#### TEXT SEGMENT
Quelle  Operational.thy

(*<*)
theory Operational
  imports Typing
begin
  (*>*)

chapter ‹Operational Semantics›

text ‹ Here we define the operational semantics in terms of a small-step reduction relation. ›

section ‹Reduction Rules›

text ‹ The store for mutable variables ›
type_synonym δ = "(u*v) list"

nominal_function update_d :: "δ ==> u ==> v ==> δ" where
  "update_d [] _ _ = []"
| "update_d ((u',v')#δ) u v = (if u = u' then ((u,v)#δ) else ((u',v')# (update_d δ u v)))"
  by(auto,simp add: eqvt_def update_d_graph_aux_def ,metis neq_Nil_conv old.prod.exhaust)
nominal_termination (eqvt) by lexicographic_order

text ‹ Relates constructor to the branch in the case and binding variable and statement ›
inductive find_branch :: "dc ==> branch_list ==> branch_s ==> bool" where
  find_branch_finalI:  "dc' = dc ==> find_branch dc' (AS_final (AS_branch dc x s )) (AS_branch dc x s)"
| find_branch_branch_eqI: "dc' = dc ==> find_branch dc' (AS_cons (AS_branch dc x s) css) (AS_branch dc x s)"

#### RECORDS SUPPLIED
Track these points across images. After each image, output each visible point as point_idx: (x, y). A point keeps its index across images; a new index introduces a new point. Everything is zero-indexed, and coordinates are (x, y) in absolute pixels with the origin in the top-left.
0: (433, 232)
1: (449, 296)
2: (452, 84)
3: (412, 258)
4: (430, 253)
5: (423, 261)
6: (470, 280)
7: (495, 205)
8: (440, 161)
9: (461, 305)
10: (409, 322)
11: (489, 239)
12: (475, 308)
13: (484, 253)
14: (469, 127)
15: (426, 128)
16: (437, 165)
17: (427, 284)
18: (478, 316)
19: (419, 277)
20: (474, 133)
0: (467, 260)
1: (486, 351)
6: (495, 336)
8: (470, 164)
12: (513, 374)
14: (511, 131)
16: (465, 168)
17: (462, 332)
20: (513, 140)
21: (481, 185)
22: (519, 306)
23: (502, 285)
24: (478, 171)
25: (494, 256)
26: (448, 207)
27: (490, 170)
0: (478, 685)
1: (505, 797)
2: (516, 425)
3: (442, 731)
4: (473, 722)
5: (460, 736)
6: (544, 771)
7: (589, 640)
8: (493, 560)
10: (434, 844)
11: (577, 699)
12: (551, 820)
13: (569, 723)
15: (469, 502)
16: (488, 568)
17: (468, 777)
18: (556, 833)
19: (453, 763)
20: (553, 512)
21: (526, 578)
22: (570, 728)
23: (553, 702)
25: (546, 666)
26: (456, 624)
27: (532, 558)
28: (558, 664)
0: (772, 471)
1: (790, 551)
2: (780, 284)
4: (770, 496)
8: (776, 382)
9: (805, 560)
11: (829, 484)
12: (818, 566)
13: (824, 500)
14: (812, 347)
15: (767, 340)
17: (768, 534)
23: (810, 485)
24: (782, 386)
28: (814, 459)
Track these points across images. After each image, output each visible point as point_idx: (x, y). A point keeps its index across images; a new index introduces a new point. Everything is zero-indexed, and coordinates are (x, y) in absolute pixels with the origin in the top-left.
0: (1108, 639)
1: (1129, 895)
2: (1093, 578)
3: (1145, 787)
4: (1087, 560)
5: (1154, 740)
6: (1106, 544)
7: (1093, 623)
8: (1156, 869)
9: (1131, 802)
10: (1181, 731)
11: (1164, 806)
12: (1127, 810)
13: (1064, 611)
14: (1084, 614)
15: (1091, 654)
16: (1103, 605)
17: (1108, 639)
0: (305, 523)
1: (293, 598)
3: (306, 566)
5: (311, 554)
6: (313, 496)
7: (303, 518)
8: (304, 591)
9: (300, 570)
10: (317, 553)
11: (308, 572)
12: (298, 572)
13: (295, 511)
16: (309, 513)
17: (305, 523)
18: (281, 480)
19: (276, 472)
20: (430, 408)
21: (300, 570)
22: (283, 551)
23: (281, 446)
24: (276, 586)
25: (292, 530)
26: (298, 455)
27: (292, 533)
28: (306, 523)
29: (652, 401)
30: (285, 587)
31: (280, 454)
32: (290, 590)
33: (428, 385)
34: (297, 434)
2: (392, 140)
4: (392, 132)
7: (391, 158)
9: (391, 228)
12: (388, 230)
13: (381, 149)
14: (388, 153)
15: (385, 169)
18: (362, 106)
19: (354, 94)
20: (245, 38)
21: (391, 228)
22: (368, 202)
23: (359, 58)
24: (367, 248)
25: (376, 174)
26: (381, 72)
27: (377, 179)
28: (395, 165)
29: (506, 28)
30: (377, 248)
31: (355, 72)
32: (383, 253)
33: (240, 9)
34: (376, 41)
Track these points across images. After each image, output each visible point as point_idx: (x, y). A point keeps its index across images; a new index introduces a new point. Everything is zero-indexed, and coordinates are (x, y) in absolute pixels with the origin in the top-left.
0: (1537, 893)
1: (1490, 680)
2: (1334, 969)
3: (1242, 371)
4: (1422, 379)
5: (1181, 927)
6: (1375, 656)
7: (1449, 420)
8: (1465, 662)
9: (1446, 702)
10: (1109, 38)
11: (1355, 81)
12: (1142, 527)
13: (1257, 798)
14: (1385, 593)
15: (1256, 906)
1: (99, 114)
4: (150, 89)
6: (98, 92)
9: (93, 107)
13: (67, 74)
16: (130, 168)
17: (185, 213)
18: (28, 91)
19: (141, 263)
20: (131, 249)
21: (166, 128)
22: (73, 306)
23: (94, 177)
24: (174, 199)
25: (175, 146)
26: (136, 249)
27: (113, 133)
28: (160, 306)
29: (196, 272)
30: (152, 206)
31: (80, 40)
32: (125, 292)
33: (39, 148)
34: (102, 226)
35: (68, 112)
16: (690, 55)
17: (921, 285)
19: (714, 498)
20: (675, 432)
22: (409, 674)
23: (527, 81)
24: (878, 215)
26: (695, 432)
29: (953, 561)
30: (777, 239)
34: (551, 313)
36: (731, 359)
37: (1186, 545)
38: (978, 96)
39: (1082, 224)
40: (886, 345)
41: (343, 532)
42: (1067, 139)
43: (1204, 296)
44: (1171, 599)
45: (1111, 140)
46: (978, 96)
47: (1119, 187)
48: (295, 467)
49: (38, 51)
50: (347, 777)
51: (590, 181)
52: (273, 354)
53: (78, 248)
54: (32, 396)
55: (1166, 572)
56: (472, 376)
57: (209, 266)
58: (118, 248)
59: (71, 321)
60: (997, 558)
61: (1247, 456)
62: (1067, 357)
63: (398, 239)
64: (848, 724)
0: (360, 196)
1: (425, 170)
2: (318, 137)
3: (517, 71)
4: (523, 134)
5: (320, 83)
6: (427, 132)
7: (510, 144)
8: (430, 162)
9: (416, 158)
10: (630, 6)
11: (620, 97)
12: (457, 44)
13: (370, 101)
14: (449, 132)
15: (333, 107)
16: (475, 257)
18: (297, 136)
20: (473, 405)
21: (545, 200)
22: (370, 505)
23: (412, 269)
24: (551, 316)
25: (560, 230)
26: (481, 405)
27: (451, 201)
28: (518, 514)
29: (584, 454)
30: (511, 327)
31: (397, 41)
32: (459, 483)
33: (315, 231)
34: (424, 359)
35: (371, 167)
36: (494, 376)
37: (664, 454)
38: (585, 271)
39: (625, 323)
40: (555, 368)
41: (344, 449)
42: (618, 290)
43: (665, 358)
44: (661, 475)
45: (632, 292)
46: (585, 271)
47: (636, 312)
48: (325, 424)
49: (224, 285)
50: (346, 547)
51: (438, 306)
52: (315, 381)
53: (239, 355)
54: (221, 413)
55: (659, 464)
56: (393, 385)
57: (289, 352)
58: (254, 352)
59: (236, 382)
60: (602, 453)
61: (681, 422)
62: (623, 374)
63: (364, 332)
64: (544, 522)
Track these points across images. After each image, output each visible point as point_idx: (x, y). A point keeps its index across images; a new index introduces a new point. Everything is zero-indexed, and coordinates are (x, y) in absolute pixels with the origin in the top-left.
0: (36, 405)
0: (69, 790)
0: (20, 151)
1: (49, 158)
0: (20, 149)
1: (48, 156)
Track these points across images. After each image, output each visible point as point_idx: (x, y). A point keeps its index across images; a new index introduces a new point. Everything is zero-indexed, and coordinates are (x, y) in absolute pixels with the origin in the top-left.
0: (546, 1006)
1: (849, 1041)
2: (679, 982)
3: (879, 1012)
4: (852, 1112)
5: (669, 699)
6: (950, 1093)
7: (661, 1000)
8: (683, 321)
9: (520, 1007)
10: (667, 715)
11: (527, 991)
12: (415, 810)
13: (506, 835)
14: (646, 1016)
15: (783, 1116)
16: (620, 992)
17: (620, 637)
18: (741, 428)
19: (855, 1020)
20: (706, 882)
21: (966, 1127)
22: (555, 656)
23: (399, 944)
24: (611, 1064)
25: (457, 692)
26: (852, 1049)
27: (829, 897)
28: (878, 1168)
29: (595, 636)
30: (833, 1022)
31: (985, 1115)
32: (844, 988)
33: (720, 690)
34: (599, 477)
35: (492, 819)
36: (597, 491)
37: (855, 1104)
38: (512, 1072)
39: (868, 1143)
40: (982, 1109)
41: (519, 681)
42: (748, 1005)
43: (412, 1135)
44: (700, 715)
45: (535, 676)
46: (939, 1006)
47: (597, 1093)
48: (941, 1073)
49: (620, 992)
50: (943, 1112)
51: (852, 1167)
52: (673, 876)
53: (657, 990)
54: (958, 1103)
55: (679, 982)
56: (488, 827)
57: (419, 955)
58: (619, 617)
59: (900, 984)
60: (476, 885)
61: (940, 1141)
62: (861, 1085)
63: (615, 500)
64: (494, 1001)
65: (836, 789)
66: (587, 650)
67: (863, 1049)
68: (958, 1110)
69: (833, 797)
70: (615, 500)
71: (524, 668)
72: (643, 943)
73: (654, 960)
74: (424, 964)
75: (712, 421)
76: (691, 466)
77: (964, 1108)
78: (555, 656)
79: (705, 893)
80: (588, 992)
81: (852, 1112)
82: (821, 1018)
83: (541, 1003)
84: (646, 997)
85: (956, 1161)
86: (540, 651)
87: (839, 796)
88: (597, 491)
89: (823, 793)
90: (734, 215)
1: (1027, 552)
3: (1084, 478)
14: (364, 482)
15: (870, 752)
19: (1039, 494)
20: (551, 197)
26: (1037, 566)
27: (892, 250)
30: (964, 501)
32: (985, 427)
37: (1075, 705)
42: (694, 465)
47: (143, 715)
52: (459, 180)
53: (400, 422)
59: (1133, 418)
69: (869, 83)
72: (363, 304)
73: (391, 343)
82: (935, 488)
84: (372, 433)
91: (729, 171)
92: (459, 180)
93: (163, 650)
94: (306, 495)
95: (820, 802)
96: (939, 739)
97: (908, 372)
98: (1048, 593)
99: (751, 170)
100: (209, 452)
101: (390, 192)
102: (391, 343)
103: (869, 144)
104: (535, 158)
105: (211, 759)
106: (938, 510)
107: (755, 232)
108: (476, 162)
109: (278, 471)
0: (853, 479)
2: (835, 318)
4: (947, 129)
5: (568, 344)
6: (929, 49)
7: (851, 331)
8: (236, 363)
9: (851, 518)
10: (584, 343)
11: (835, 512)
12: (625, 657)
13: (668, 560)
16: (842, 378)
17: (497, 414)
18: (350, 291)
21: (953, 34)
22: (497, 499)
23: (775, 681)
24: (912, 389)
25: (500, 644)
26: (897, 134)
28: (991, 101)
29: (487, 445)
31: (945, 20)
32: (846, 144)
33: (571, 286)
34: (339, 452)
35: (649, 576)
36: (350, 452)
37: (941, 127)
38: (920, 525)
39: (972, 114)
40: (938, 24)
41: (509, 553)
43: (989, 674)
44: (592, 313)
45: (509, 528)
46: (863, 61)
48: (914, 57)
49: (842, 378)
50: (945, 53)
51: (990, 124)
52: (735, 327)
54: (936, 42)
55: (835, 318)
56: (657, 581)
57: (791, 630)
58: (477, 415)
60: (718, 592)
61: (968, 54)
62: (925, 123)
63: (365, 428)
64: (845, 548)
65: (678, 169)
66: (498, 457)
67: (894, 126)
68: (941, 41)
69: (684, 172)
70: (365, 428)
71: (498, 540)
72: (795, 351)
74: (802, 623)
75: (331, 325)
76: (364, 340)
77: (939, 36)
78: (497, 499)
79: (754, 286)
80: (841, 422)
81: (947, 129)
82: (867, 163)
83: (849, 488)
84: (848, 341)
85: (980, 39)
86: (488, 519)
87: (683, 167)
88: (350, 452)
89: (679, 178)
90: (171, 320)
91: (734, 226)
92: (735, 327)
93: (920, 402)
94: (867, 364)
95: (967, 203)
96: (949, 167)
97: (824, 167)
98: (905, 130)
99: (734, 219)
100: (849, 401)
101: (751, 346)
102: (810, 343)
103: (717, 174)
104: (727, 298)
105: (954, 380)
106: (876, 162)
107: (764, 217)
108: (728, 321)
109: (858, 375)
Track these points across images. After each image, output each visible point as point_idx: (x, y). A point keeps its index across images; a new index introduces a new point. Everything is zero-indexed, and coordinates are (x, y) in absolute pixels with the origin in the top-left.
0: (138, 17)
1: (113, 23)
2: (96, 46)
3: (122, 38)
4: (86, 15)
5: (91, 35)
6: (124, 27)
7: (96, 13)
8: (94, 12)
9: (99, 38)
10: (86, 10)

#### WRITTEN TASK
From the operational semantics theory file, copy the stretch from "text ‹ Here we" through "nv old.prod.exhaust)" word for word.

#### RESULT OF THE EXERCISE
text ‹ Here we define the operational semantics in terms of a small-step reduction relation. ›

section ‹Reduction Rules›

text ‹ The store for mutable variables ›
type_synonym δ = "(u*v) list"

nominal_function update_d :: "δ ==> u ==> v ==> δ" where
  "update_d [] _ _ = []"
| "update_d ((u',v')#δ) u v = (if u = u' then ((u,v)#δ) else ((u',v')# (update_d δ u v)))"
  by(auto,simp add: eqvt_def update_d_graph_aux_def ,metis neq_Nil_conv old.prod.exhaust)